Baseball, fortunately, did recover from the scandal much quicker, but there were some doubts for a while. The eight Black Sox had violated a public trust, and, indeed, were tried in court on that charge.
The fans were so rocked by the enormity of the conspiracy, that it took a little boy to express their true feelings. As Jackson walked out of the court house, an innocent lad tugged on his coat and pleaded, ”Say it ain`t so, Joe.”
Whether or not that encounter between hero and fan took place is irrelevant. The public couldn`t believe it had been deceived by a bunch of players it had come to idolize.
Baseball could have been irreparably damaged were it not for the actions of two people-newly chosen Baseball Commissioner Judge Kenesaw Mountain Landis and Babe Ruth.
Landis banned the eight players forever from major league baseball. It didn`t matter to Landis that the players were acquitted in a tainted trial that smacked of as much corruption as the scandal itself. Landis didn`t need a jury`s verdict to make his decision.
”Regardless of the verdict of juries, no player who throws a ballgame . . . no player that sits in conference with a bunch of crooked players and gamblers . . . will ever play professional baseball!” Landis announced.
The emergence of Babe Ruth both restored the faith and renewed the excitement in the fans again. With the Babe hitting homers at a record clip, the Black Sox soon were forgotten.

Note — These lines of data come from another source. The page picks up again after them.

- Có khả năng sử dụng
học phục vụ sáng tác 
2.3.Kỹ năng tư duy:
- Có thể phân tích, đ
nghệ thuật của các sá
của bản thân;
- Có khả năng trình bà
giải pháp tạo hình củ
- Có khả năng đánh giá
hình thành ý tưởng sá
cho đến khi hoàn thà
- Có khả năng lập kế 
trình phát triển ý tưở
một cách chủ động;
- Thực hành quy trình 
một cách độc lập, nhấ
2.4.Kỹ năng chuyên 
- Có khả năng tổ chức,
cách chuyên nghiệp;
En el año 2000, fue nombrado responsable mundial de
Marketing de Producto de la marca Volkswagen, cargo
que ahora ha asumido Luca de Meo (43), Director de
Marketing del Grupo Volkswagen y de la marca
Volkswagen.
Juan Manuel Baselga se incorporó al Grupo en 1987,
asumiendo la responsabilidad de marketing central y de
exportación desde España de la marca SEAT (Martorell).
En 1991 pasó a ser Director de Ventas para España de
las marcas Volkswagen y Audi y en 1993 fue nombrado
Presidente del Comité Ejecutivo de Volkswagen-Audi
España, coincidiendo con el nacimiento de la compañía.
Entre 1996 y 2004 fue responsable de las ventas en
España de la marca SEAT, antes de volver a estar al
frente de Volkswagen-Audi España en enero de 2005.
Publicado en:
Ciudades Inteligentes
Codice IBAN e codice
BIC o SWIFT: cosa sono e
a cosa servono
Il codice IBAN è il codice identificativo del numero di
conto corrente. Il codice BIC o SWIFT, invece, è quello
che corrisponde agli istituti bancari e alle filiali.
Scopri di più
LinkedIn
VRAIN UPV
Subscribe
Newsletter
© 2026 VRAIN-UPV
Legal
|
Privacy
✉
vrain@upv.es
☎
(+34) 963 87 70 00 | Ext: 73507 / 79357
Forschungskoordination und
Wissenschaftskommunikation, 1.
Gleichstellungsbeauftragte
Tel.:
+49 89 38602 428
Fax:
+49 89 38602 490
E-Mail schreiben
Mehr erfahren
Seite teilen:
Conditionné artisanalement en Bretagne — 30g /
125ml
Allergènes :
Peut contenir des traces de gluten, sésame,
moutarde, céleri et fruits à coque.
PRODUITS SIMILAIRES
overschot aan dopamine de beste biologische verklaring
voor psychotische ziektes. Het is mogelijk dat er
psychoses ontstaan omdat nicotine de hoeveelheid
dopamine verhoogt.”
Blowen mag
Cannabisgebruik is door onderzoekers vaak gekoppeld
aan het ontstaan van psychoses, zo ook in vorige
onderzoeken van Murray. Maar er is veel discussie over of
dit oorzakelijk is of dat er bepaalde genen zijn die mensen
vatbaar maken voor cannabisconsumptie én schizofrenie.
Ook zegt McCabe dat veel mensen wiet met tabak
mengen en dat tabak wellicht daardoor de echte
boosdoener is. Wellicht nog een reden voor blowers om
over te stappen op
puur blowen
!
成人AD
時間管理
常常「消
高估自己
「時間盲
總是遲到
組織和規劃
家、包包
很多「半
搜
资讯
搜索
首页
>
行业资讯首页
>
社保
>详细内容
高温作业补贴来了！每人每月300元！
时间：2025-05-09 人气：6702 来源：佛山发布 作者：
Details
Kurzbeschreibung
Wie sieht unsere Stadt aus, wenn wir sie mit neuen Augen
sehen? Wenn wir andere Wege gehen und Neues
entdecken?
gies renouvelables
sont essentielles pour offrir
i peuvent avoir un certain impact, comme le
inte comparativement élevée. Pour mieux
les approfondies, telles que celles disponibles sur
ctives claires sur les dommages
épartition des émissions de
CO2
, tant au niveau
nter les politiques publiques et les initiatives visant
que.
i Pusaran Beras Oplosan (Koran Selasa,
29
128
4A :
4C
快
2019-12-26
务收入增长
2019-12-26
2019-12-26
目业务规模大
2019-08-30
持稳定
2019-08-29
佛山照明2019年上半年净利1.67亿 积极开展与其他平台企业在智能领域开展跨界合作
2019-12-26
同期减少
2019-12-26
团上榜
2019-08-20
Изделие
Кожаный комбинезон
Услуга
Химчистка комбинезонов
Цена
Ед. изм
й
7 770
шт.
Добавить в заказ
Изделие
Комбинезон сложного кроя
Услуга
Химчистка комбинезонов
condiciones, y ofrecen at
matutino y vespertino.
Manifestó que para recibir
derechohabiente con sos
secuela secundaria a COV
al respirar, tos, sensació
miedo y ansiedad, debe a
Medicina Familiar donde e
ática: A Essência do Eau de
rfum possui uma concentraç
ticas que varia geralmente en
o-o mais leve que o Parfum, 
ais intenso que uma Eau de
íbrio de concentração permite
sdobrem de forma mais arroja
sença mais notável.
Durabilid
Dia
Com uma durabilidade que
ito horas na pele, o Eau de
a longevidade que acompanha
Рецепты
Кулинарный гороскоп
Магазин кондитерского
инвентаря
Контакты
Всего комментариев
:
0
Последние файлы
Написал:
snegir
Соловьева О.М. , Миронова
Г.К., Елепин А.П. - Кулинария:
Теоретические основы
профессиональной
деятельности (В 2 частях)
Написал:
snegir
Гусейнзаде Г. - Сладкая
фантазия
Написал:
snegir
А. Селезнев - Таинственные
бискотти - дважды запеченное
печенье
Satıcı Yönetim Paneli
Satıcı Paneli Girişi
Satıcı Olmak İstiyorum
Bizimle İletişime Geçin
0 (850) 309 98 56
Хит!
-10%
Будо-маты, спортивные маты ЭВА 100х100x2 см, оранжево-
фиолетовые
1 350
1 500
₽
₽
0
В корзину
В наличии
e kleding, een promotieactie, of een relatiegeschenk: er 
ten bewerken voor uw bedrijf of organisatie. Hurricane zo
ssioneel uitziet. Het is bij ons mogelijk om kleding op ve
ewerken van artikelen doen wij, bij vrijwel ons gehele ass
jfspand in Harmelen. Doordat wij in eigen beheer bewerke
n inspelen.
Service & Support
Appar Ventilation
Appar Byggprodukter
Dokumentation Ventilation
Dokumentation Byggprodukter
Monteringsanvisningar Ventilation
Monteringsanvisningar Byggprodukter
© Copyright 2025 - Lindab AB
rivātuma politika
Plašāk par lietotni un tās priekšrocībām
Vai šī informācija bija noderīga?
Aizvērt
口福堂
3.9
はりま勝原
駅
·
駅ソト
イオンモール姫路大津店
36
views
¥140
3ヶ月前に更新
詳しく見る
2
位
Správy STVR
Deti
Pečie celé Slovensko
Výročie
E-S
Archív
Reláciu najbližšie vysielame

However, the movie could revive a campaign to clear the names of Jackson and Weaver. Both players died without having themselves taken off baseball`s black list.
Jackson, an incredible hitter who had a career .356 batting average, has been denied his rightful spot in the Hall of Fame because he was known as a
”Black Sox.” Jackson (portrayed by D.B. Sweeney) was an illiterate Southerner, who unknowingly was coerced to join the fix. Obviously, he didn`t understand what he was supposed to do, because all he did was hit .375 during the Series.
”I`ve been getting calls from South Carolina (Jackson`s home state) on-and-off for the last several years, and I expect I`ll get more now that the movie is out,” Asinof said. ”My position is that Joe Jackson should be in the Hall of Fame and that his name should be reinstated. That`s not to say that he didn`t participate in the fix, and that he didn`t receive any money. He made a terrible mistake. But he was more a victim than a perpetrator.”
Weaver`s story is even more tragic. He participated in discussions about the fix, but didn`t join in or take any money. He played the Series to his fullest, hitting .324 along with contributing outstanding defense at third base.
Yet in Landis` mind, Weaver (portrayed by John Cusack) knew about the conspiracy and didn`t do anything about it. He was guilty, regardless of whether he took a cent.
Weaver went to his grave trying to erase the smudge off his name. A campaign continued even after his death.
”Weaver was a total innocent,” Asinof said. ”The only thing he did wrong was not to rat on his buddies. He never took a dime.”
Weaver just wanted to play, as he expressed in a touching scene near the end of the movie. Sitting with a couple of starry-eyed kids, Weaver describes the feeling when a hitter connects on the sweet spot.
”Damned if you don`t feel like you`re going to live forever,” Weaver said.
In the end, only Weaver`s shame lived forever. He tried, but he couldn`t prevent the Sox from throwing a World Series.
”Eight Men Out” is more than a movie about baseball. It`s about history.
And fans with more than a passing interest will be able to view an exhibit on the incident at the Chicago Historical Society, 1601 N. Clark St. Entitled ”Say It Ain`t So, Joe, the Black Sox Scandal of 1919,” the collection of photographs and artifacts will run from Oct. 19 through April 30 of next year.